The postmodern mindset obliterates all religions, making them equal in both their veracity and absurdity. In this position, everything becomes art – but it need not be seen as reductive. Art, at its most masterful, is magick. And, magick practiced without thought, craft and principle is merely bad art. Ethics and morality are no longer the sole possessions of any religion. They are matters for everyone to contemplate and define. Because most preexisting faiths do not allow for creative exploration of their tenets, antinomian subcultures spring up to do the heavy lifting of deconstruction. (Ave Satanas!)
“It is not that the artist is a different kind of person. It’s that every person is a different kind of artist.”
Every person is a different kind of religion as well. We are all in a religious category of one. The only system of understanding we can get behind 100%, is our own. To pretend otherwise is disingenuous. Religion, magick, or whatever you use to give your life meaning is all about ascribing intent to the patterns and events around you. “Belief” is a form of power best wielded with care, lest its potency becomes diluted by self-deception and delusions of grandeur.

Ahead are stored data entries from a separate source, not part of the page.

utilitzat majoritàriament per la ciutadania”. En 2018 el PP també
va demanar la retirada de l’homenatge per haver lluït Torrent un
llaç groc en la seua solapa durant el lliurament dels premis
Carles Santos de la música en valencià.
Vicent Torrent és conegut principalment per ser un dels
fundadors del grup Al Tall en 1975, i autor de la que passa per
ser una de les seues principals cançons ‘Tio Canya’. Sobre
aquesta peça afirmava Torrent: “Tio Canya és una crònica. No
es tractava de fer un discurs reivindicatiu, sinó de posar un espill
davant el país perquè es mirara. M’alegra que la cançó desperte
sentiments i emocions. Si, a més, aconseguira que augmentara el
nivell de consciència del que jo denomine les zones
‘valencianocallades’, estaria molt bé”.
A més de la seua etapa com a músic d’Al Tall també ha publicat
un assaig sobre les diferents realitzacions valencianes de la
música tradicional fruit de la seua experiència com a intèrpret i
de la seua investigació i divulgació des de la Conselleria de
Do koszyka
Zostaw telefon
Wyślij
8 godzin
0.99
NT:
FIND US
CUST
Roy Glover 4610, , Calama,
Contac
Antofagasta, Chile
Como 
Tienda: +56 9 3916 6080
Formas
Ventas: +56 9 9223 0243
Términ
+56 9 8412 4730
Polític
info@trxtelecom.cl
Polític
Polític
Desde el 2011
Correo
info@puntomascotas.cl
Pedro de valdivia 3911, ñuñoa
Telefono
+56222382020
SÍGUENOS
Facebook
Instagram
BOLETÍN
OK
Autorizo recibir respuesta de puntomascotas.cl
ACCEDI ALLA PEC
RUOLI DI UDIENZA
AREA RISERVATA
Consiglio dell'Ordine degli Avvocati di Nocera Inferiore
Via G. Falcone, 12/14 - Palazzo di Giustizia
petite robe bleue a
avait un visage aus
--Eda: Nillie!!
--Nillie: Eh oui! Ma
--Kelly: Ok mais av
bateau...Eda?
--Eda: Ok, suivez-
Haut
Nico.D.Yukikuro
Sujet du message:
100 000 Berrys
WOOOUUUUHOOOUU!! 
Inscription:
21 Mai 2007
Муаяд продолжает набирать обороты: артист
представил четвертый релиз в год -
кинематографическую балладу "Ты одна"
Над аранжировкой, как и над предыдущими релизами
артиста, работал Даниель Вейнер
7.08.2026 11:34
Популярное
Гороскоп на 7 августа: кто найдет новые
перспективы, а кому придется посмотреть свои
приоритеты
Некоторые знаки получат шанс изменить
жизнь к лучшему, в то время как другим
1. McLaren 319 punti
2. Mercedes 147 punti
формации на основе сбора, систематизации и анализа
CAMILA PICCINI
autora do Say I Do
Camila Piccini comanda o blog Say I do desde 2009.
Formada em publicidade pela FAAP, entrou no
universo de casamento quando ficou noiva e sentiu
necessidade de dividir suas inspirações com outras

Making the sacred visible in your living reality means crafting a life that is your Opus Magnus, your greatest work, and in alignment with your highest principles. In other words, to live artfully is no easy task, and cannot be accomplished with spell-craft or rote practice. It is the same goal set before all seekers of truth, in all times and all places. It is eudemonia, the self-actualization at the top of Maslow’s pyramid, and the attainment of practical wisdom. Crowley comes close to explaining it here:
“There is beauty in every incident of life; the true and the false, the wise and the foolish, are all one in the eye that beholds all without passion or prejudice: and the secret appears to lie not in the retirement from the world, but in keeping a part of oneself Vestal, sacred, intact, aloof from that self which makes contact with the external universe. In other words, in a separation of that which is and perceives from that which acts and suffers. And the art of doing this is really the art of being an artist. As a rule, it is a birthright; it may perhaps be attained by prayer and fasting; most surely, it can never be bought.”
~ Absinthe: The Green Goddess, Aleister Crowley
Balinese artistic depictions are almost always related to their religious sensibilities.* The quality of the work makes visible the artist’s love for the deity. In Bali, all things are made with an eye to the divine; this holds for practitioners of magick as well. There’s a reason for the terms “dark arts” or “magickal arts” – spells are very much acts of creation.
After touring all the hottest metaphysical movement of the 1990s-2000s, and trying on ideologies like shoes; my conclusion is that a practice is a practice, and there are many beneficial ones. Wisdom can be had a number of ways. The integrity of the seeker matters more than the chosen means of pursuit.
Perhaps it is age or simple resignation, but I no longer plead with the universe for anything. I just treat life as a medium for the artistic expression of my metaphysical truth.
My artworks are my acts of magick, selfish gifts, overtures of love, directed to the universe at large in a bid for authentic connection.
*Geertz, Clifford. The Interpretation of Culture; Selected essays. New York. Basic Books. 1973.